■ What to produce ■
Could you pick up the forum post below on braking and ABS on loose surfaces and carry it on from its final sentence?

■ Provided passage ■
::::

You are trying to use anecdotal evidence to disprove what can be proven both on paper and through controlled testing. The driver element can be considered a trial and error thing. The physics is not. Despite the fact that elementary mechanics can prove little about how tyres work, you go a few levels deeper and you will find that in fact, physics can explain how tyres grip on a great number of surfaces.

As goes mud, it really depends on the composition of the mud (I do realize that mud is just a term for sediment grain size, but I think the mud you are referring to is the nonuniform stuff you find after dirt gets soaked), but the theory still applies. Again, immediately diving in and slamming on your brakes won't help you, as you will be accumulating little in front of the tyre and will be skidding across the top of the mud. What the driver needs to do is to control when and how the lock occurs so he can form enough of a wall of material in front of the tyre without completely filling up the tyre treads, jumping over the wall of material, or causing too sudden a loss of traction. How the driver does this will depend on his car, the tyres, and the composition of the surface he's on. This sounds like a lot of work, and it is. But with just a bit of practice it's pretty easy to learn how to do this safely and effectively. And yes, it will help you stop faster. Just like with gravel and snow.

ABS was invented to make limit braking easier for people who can't or don't know enough to do so. There are two things ABS was not designed to do:
-The first is to make an average or poor driver brake as well as a better trained driver. That isn't possible. Stopping quickly isn't as simple as slamming on your brakes and forcing the brakes to operate at the limit. There are so many factors you have to deal with it's not even funny. There's a reason the entire four wheeled driving world agrees that it's one of the hardest things you will ever learn to do properly in a car.
-ABS is not designed or tested for surfaces other than pavement. Pavement (even wet pavement) is a lot more forgiving of the inherent lack of smoothness of ABS sytems than almost any loose surface. This could (and does) lead to the case that the ABS will cause the tyre to momentarily lose traction, effectively lengthening the total stopping distance. It's no coincidence that B11sleeper, amongst many people with ABS equipped cars have had trouble stopping their cars on snow.

::::

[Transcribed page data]
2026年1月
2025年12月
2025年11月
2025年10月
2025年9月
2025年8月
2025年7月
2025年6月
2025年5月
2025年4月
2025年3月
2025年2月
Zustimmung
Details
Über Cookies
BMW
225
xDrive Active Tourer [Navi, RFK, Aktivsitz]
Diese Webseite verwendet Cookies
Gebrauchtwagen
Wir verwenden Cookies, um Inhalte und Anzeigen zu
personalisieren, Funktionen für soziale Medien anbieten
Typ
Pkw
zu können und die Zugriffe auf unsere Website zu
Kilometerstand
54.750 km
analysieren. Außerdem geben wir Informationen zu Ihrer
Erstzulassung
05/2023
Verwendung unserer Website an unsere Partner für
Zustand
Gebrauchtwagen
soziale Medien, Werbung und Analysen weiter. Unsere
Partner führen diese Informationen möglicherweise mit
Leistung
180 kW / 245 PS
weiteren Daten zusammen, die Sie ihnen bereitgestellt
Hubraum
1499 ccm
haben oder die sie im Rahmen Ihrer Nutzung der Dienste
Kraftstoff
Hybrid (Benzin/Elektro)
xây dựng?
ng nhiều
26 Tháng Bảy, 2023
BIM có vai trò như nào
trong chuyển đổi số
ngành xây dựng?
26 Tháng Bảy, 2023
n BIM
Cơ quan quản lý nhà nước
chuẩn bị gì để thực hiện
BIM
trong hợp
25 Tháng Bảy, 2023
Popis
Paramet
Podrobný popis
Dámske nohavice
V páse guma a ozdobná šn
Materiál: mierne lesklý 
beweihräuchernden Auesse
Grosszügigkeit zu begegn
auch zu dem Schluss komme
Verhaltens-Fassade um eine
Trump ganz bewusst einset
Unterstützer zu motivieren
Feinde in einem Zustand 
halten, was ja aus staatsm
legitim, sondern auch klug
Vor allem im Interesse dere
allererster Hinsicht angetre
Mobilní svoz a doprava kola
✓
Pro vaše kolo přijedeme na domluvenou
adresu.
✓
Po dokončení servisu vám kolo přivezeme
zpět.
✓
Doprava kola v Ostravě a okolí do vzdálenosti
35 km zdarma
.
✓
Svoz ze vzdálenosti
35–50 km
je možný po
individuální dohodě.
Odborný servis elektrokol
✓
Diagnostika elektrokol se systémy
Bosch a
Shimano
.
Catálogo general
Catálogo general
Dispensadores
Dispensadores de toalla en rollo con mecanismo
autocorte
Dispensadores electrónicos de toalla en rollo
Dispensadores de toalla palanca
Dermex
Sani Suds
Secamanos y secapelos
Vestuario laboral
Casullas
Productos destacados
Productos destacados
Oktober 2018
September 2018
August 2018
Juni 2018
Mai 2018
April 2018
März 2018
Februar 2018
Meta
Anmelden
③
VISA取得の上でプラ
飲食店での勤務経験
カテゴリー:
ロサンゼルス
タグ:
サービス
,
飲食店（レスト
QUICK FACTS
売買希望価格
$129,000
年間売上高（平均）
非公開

::::

■ Output ■
The only thing ABS can do that a human foot cannot is to apply the brakes at the same frequency in a given amount of time. However, that does not directly make the Anti-lock Braking System better than a trained human foot in any way. Not only that, but if you can hold the brake system at its absolute limit in a given situation, you will stop faster than the fastest ABS that can possibly be built. I am not implying that ABS is a useless technology. Good Anti-lock Braking Systems are a great driver aid on or off the track (that is IF you know how to use it properly). What I am saying is that ABS cannot and will not do what it is not designed to do.

BTW, if you're wondering where I'm getting all this information, I have a long list of books that you can (and probably should) read. I'd reccomend starting out with Drive to Win by C. Smith and The Physics of Tire Traction, Theory and Experiment by Warren (check me on the title for that second book. I borrowed it so I don't remember what it was exactly). They'll give you the basics and you can move up to the more modern and specialized sources of tyre information from there (namely the science behind creating tyres for specific surfaces, conditions, applications).


----------



## Gsolo (Sep 11, 2003)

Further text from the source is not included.